Department: Cancer Biology, 2016
Faculty Mentor: Michael Freeman, Ph.D.
Dissertation Title: Accumulation of γKetoaldehyde-modified Protein in Normal and Fibrotic Lung
Dissertation Abstract: γKetoaldehydes are generated by free radical peroxidation and cyclooxygenation of phospholipid-esterified arachidonic acid. γKetoaldehydes covalently bind to protein lysine residues and is emerging as a mechanistic link between pathogenic reactive oxygen species and disease progression.

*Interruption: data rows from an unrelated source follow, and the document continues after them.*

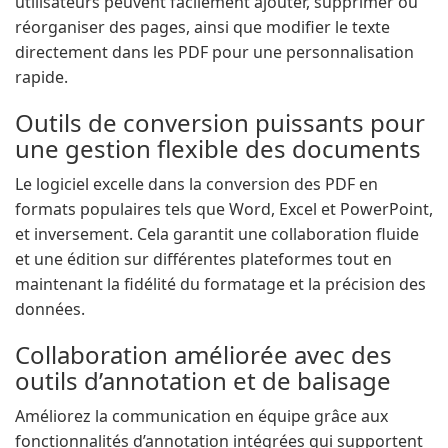
utilisateurs peuvent facilement ajouter, supprimer ou
réorganiser des pages, ainsi que modifier le texte
directement dans les PDF pour une personnalisation
rapide.
Outils de conversion puissants pour
une gestion flexible des documents
Le logiciel excelle dans la conversion des PDF en
formats populaires tels que Word, Excel et PowerPoint,
et inversement. Cela garantit une collaboration fluide
et une édition sur différentes plateformes tout en
maintenant la fidélité du formatage et la précision des
données.
Collaboration améliorée avec des
outils d’annotation et de balisage
Améliorez la communication en équipe grâce aux
fonctionnalités d’annotation intégrées qui supportent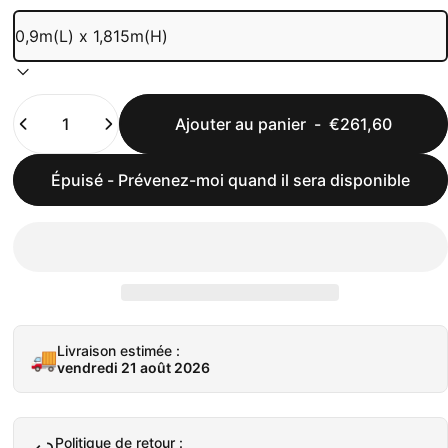
Quantité
Ajouter au panier
-
€261,60
Épuisé - Prévenez-moi quand il sera disponible
Livraison estimée :
🚚
vendredi 21 août 2026
Politique de retour :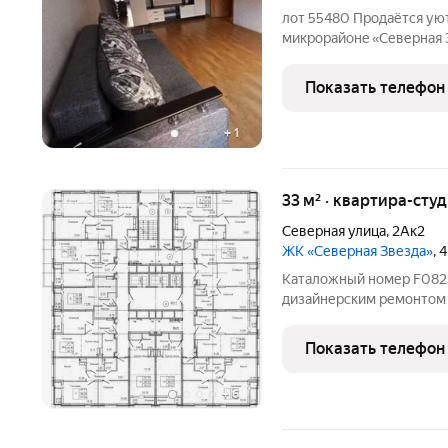
лот 55480 Продаётcя уют
микpoрайонe «Севеpнaя Звeздa» coвpеменнaя и
шкoлы, caды, магазины, п
Показать телефон
+
1
33 м² · квартира-студ
Северная улица
,
2Ак2
ЖК «Северная Звезда»
, 
Каталожный номер F082371 Не фейк! Светлая студия с
дизайнерским ремонтом 
минутах езды в Ростов-н
бежевых тонах. Как мин
Показать телефон
шкаф и комод для
+
6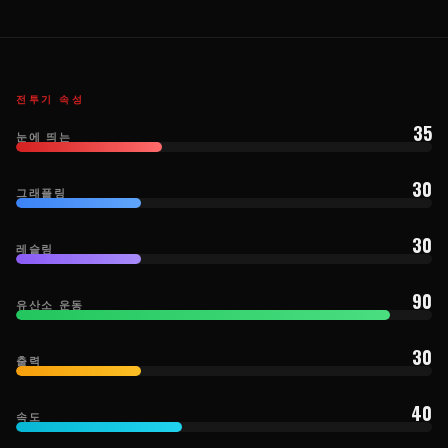
전투기 속성
35
눈에 띄는
30
그래플링
30
레슬링
90
유산소 운동
30
출력
40
속도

However, the questions of whether covalent modification of proteins by γKA are subject to genetic regulation and the identity of γKA-modified proteins remain unclear. This dissertation shows that Nrf2 and Nox2 are key regulators of γKA modification in pulmonary tissue. The identity of these proteins were analyzed by LC-MS following immunoaffinity purification of γKA-modified proteins. Gene ontology analysis revealed that proteins in numerous cellular pathways are susceptible to γKA modification. Although cells tolerate basal levels of modification, exceeding them induces apoptosis. Prominent modification was observed in a murine model of radiation-induced pulmonary fibrosis and in idiopathic pulmonary fibrosis (IPF) patients, two diseases considered to be promoted by gene-regulated oxidant stress. This dissertation found an abundance of γKA modified protein in human IPF compared to control lung tissue, identified collagen 1α1 as one of the highly adducted proteins, and demonstrates that γKA modification impairs MMP1 mediated degradation of collagen. Based on these results the current hypothesis is that γKA modification is a hitherto unrecognized sequelae that contributes to radiation-induced pulmonary injury and IPF.